A study published Oct. 1 in the journal Obstetrics & Gynecology compared birth outcomes of smokers who during pregnancy used either nicotine gum or a placebo gum, and found that the offspring of the nicotine-gum users had a better average birth weight and gestational age.
“The decreased risk of low birth weight and preterm delivery associated with nicotine-replacement therapy is clinically important,” Oncken writes. “With the prevalence of smoking in pregnant women being 12 percent, a modest reduction in the risk of low birth weight and premature delivery can, in the aggregate, be very great.”
Lowering the premature delivery rate could result in cost savings by lowering neonatal intensive care unit admissions and infant length of stay, she adds.
The nearly 200 study participants smoked an average of 18 cigarettes per day before pregnancy and 10 cigarettes per day in the week leading up to the study, which was supported by the National Institute on Drug Abuse and the Lowell P. Weicker Jr. General Clinical Research Center at the UConn Health Center.
“There was a modest increase in cessation rates in both groups,” Oncken says.
“Those who had the nicotine gum showed an 18 percent quit rate, while the placebo group showed a quit rate of 15 percent. More noticeable than that was a decrease in average daily cigarette use. The nicotine gum users smoked almost six fewer cigarettes a day, while the placebo group cut back by three and a half cigarettes.”
Oncken’s research partners included Health Center colleagues Ellen Dornelas, associate professor of medicine, Dr. John Greene, associate professor of obstetrics and gynecology, and Dr. Henry Kranzler, professor of psychiatry.

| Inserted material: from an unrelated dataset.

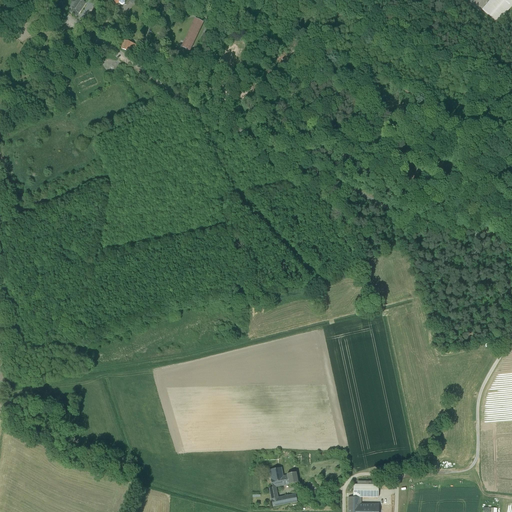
[(77,0),(72,8),(70,12),(76,16),(79,13),(86,3),(84,2),(84,0),(77,0)]
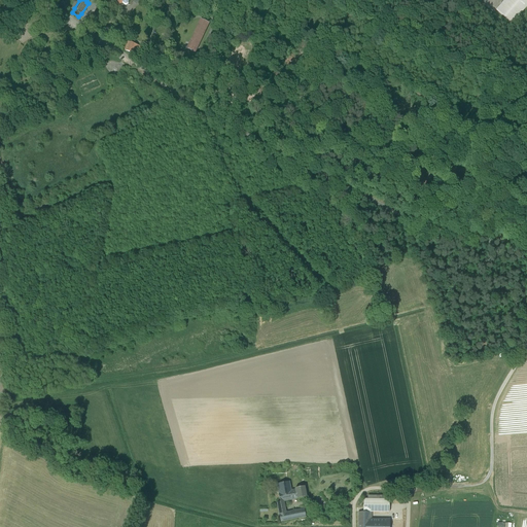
[(526,0),(504,0),(496,10),(512,24),(526,5),(526,0)]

The study was a collaborative effort between the Health Center, Hartford Hospital, New Britain General Hospital (now known as the Hospital of Central Connecticut), Yale School of Medicine, and Baystate Medical Center.
| Dr. Cheryl Oncken, left, headed a team studying the use of nicotine gum by pregnant women who smoke. Also shown is research assistant Pam Ferzacca. Photo by Chris DeFrancesco
The participants received two smoking cessation counseling sessions, were given a supply of gum, and were instructed to chew one piece for every cigarette they usually smoked per day.
The women in the “nicotine” group were given two-miligram nicotine gum, while the women in the placebo group got a nicotine-free gum in packaging that mimicked the nicotine gum.
In addition to the findings on gestational age and birth weight, Oncken noted that the study showed a trend for other differences in birth outcomes favoring the nicotine gum users, including neontatal length (the newborn’s height), head circumference, Apgar scores (an assessment of neonatal well-being), infant length of stay, and neonatal intensive care unit admissions.
But Oncken describes those findings as not statistically significant.
“It’s important to examine treatments that may help pregnant women quit smoking or reduce their tobacco exposure, especially when these treatments are available for purchase over the counter and may be used in prenatal care,” Oncken says.
“Smoking is the most modifiable risk factor for poor pregnancy outcomes in the United States.”
The study cites previous research that concludes smoking doubles the risk of delivering a low-birth-weight or premature infant, and that tobacco smoke contains more than 3,500 chemicals, many of which can threaten fetal development.